▶ _Task objective_
Copy the lines below word for word, but leave out the pictures.

▶ _Records shown_
· · · · ·

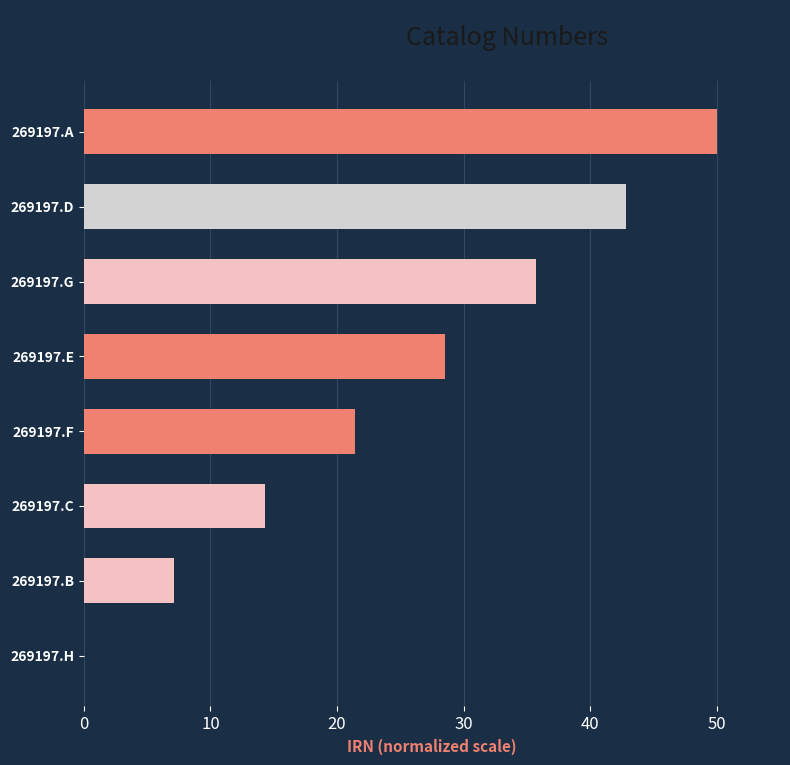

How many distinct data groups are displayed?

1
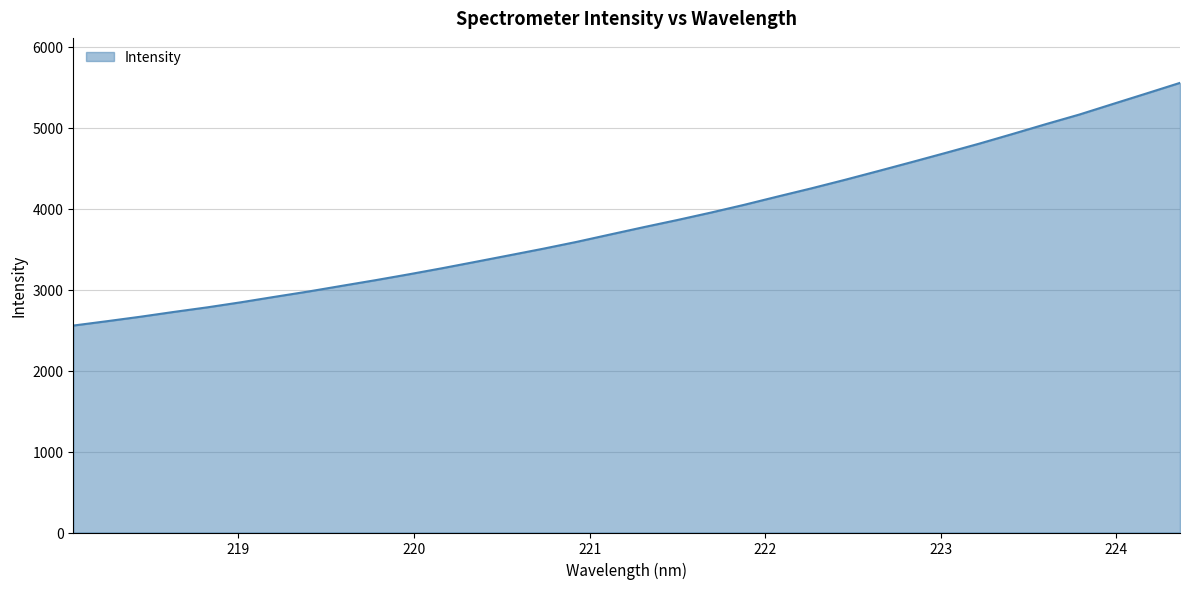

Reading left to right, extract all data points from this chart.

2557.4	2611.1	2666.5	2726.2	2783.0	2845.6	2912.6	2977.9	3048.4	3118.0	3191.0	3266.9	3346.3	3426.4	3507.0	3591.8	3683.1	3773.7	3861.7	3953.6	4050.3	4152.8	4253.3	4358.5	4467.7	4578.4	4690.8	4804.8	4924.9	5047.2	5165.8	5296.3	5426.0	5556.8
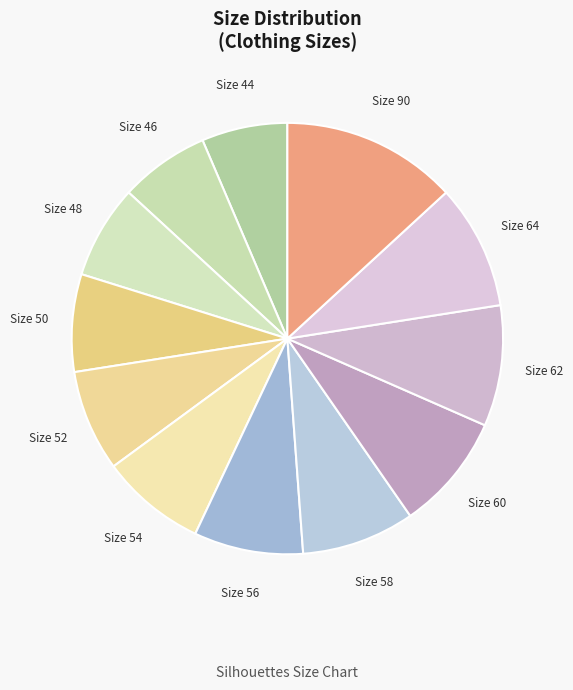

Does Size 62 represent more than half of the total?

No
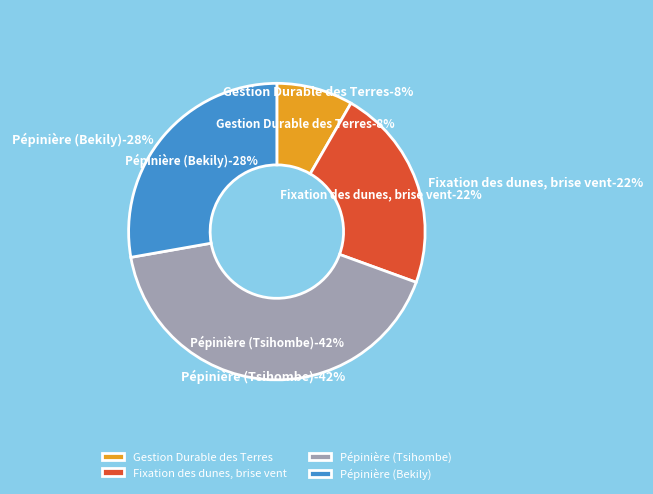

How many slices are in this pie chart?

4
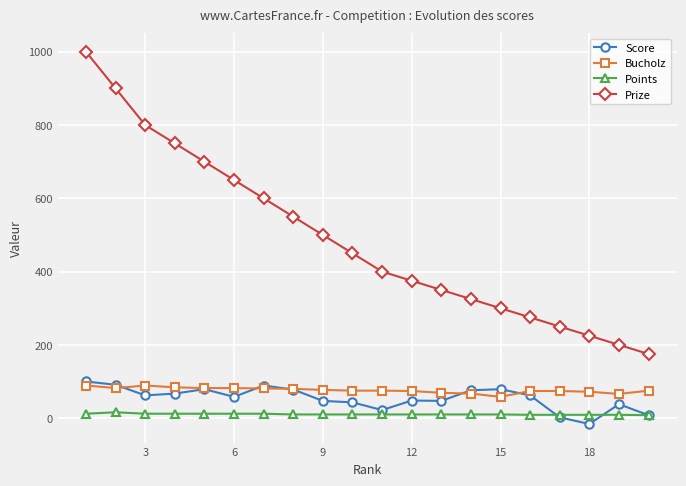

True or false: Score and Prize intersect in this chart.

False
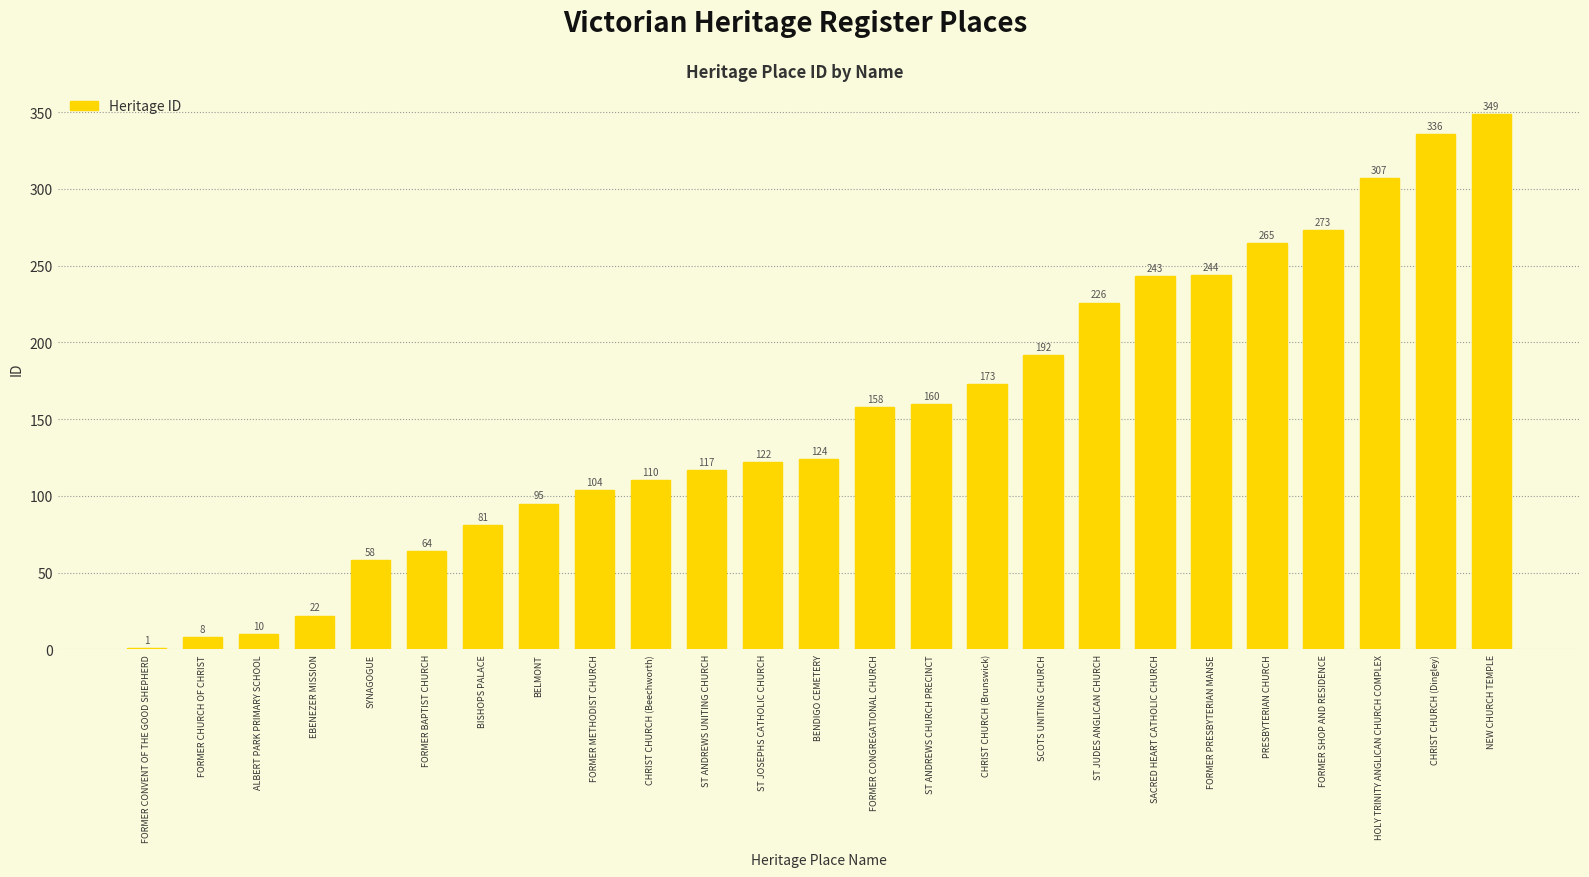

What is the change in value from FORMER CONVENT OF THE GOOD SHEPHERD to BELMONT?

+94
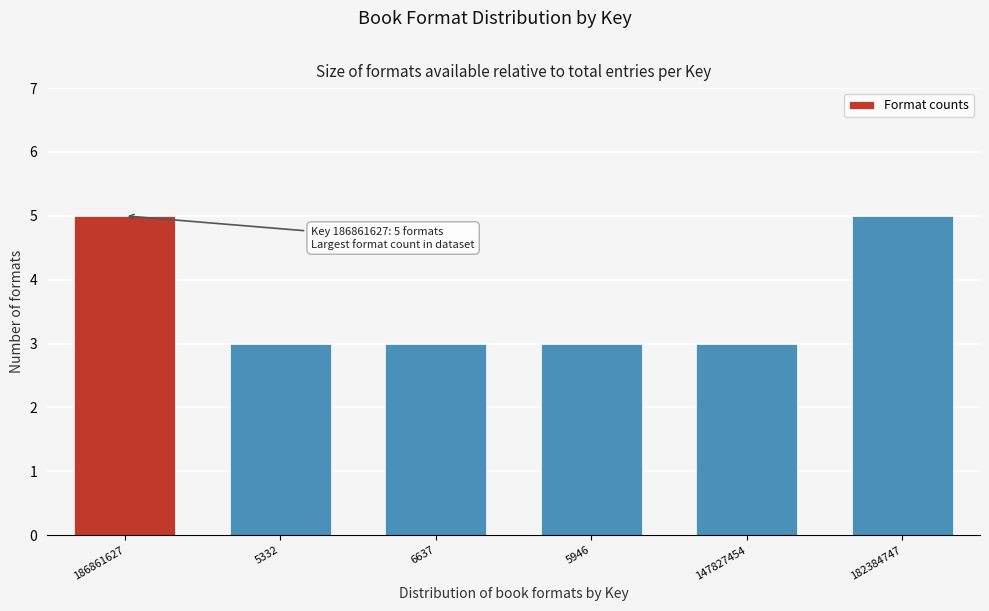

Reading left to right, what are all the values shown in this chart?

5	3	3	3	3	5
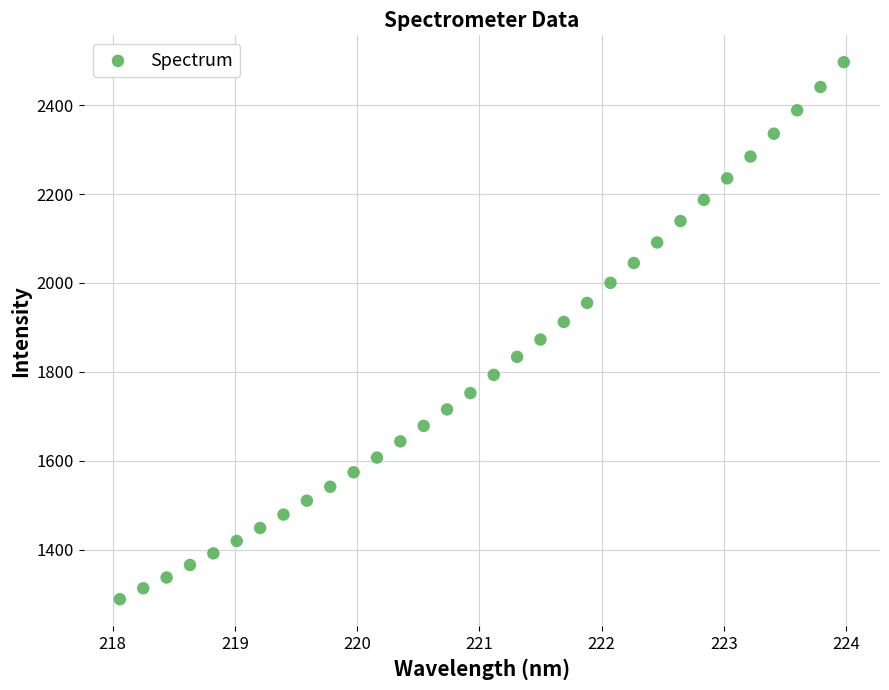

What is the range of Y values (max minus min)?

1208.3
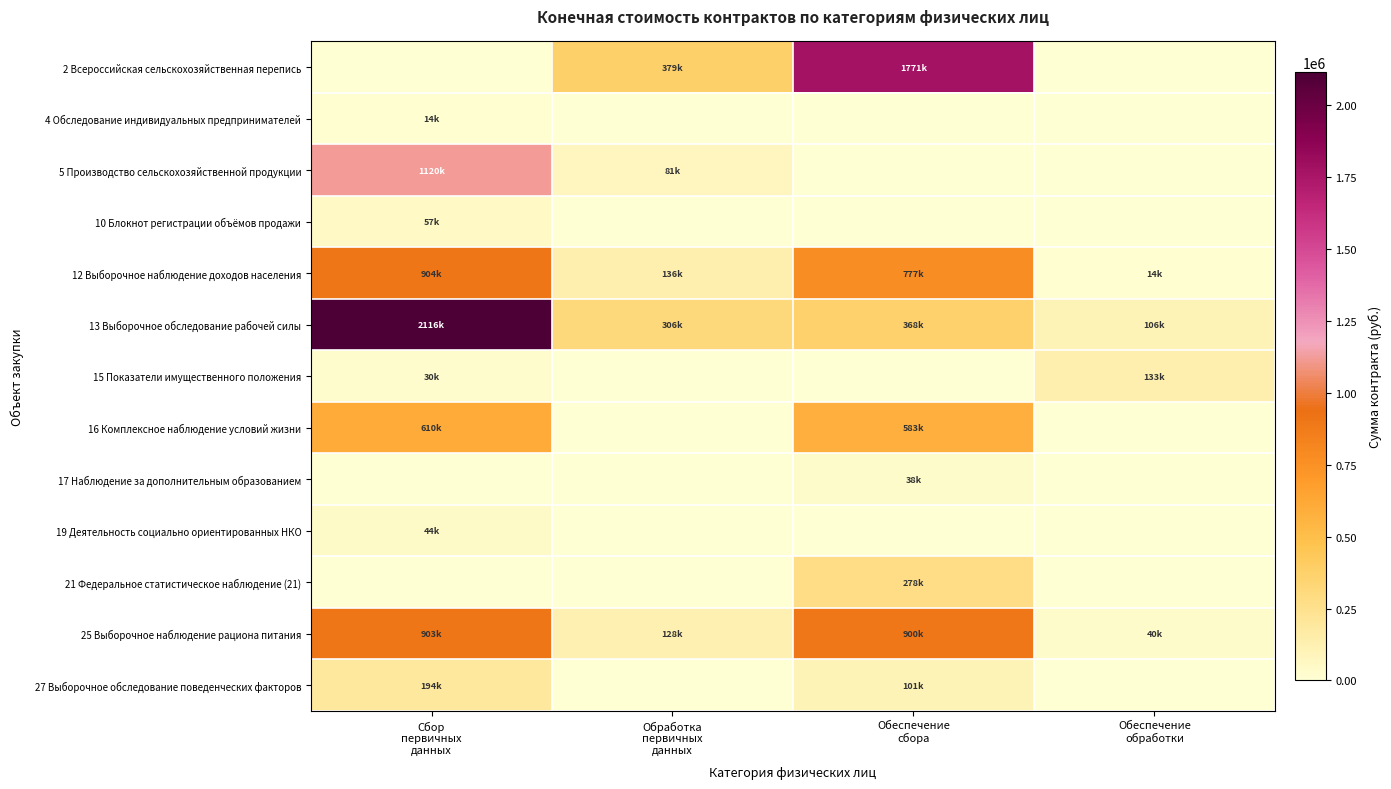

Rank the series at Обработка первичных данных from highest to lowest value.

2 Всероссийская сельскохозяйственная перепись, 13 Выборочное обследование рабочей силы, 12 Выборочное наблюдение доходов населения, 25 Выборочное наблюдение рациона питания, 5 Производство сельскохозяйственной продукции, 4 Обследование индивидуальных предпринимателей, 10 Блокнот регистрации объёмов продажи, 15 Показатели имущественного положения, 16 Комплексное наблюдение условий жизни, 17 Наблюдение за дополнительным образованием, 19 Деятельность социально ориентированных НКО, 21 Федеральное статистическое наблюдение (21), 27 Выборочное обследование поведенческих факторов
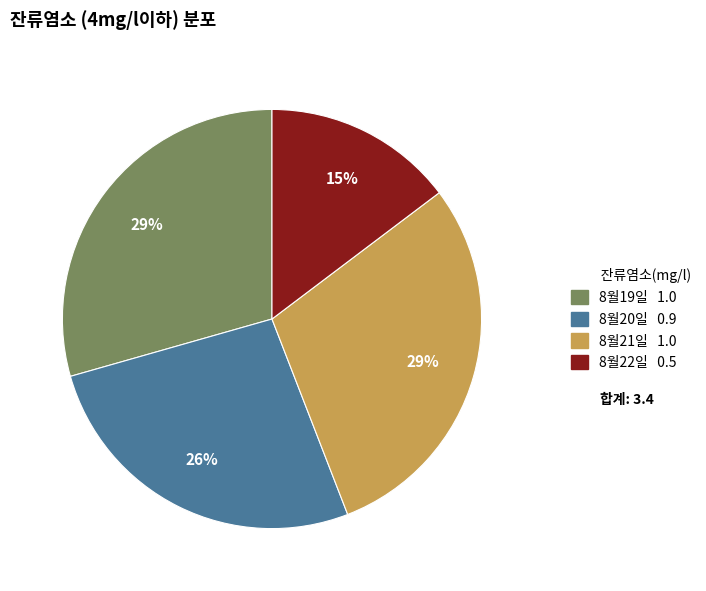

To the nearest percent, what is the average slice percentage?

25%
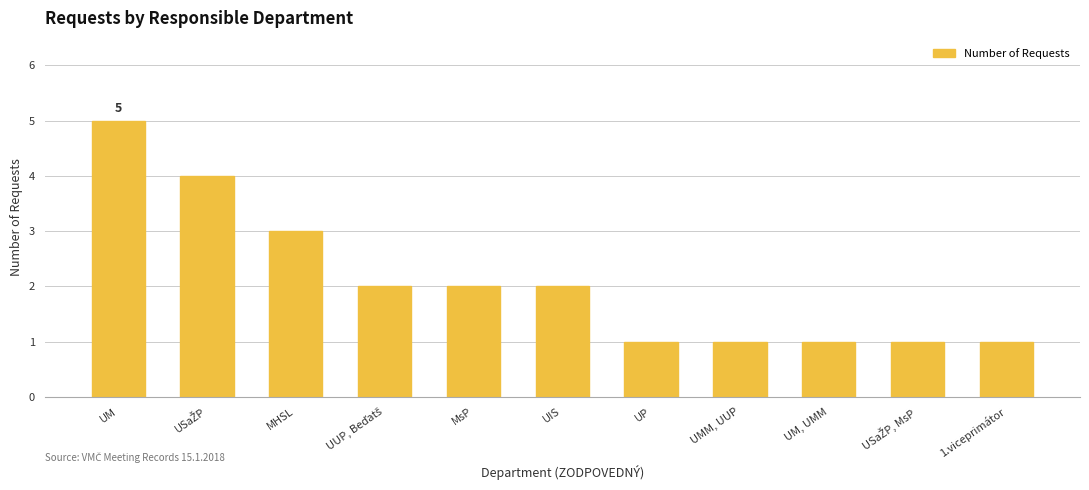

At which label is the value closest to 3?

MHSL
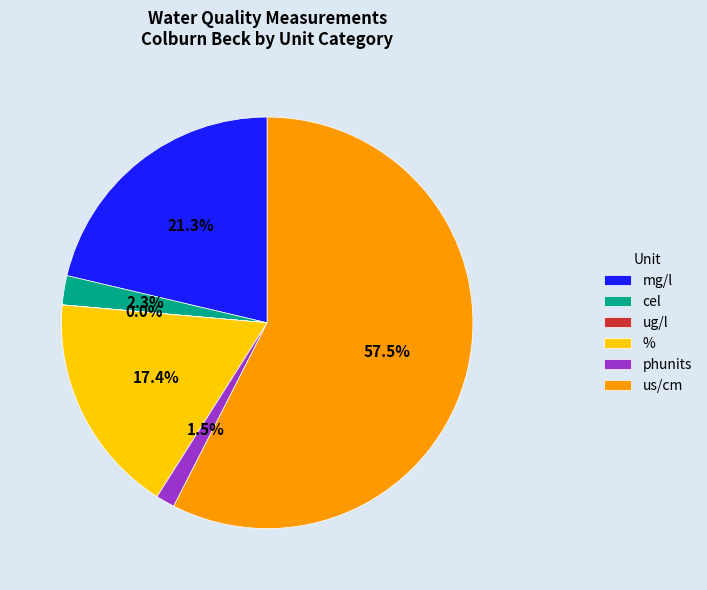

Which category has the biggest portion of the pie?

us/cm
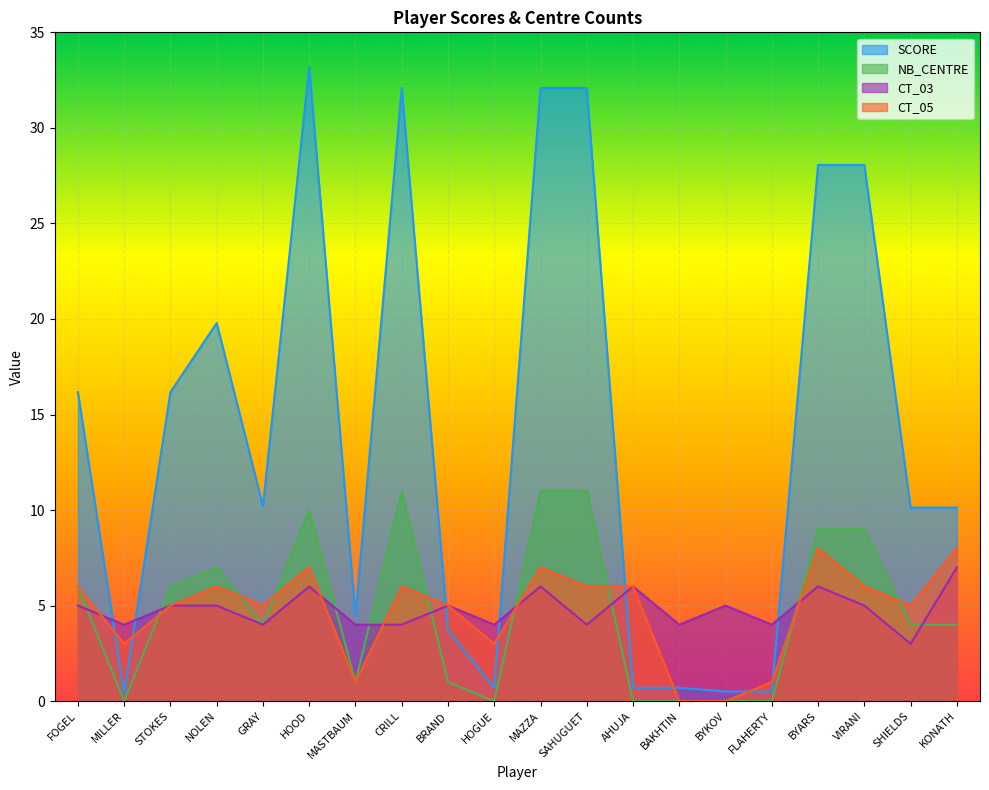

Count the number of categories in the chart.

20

· · · · ·

▶ _Result of the exercise_
How many distinct data groups are displayed?

1

Reading left to right, extract all data points from this chart.

2557.4	2611.1	2666.5	2726.2	2783.0	2845.6	2912.6	2977.9	3048.4	3118.0	3191.0	3266.9	3346.3	3426.4	3507.0	3591.8	3683.1	3773.7	3861.7	3953.6	4050.3	4152.8	4253.3	4358.5	4467.7	4578.4	4690.8	4804.8	4924.9	5047.2	5165.8	5296.3	5426.0	5556.8

Does Size 62 represent more than half of the total?

No

How many slices are in this pie chart?

4

True or false: Score and Prize intersect in this chart.

False

What is the change in value from FORMER CONVENT OF THE GOOD SHEPHERD to BELMONT?

+94

Reading left to right, what are all the values shown in this chart?

5	3	3	3	3	5

What is the range of Y values (max minus min)?

1208.3

Rank the series at Обработка первичных данных from highest to lowest value.

2 Всероссийская сельскохозяйственная перепись, 13 Выборочное обследование рабочей силы, 12 Выборочное наблюдение доходов населения, 25 Выборочное наблюдение рациона питания, 5 Производство сельскохозяйственной продукции, 4 Обследование индивидуальных предпринимателей, 10 Блокнот регистрации объёмов продажи, 15 Показатели имущественного положения, 16 Комплексное наблюдение условий жизни, 17 Наблюдение за дополнительным образованием, 19 Деятельность социально ориентированных НКО, 21 Федеральное статистическое наблюдение (21), 27 Выборочное обследование поведенческих факторов

To the nearest percent, what is the average slice percentage?

25%

At which label is the value closest to 3?

MHSL

Which category has the biggest portion of the pie?

us/cm

Count the number of categories in the chart.

20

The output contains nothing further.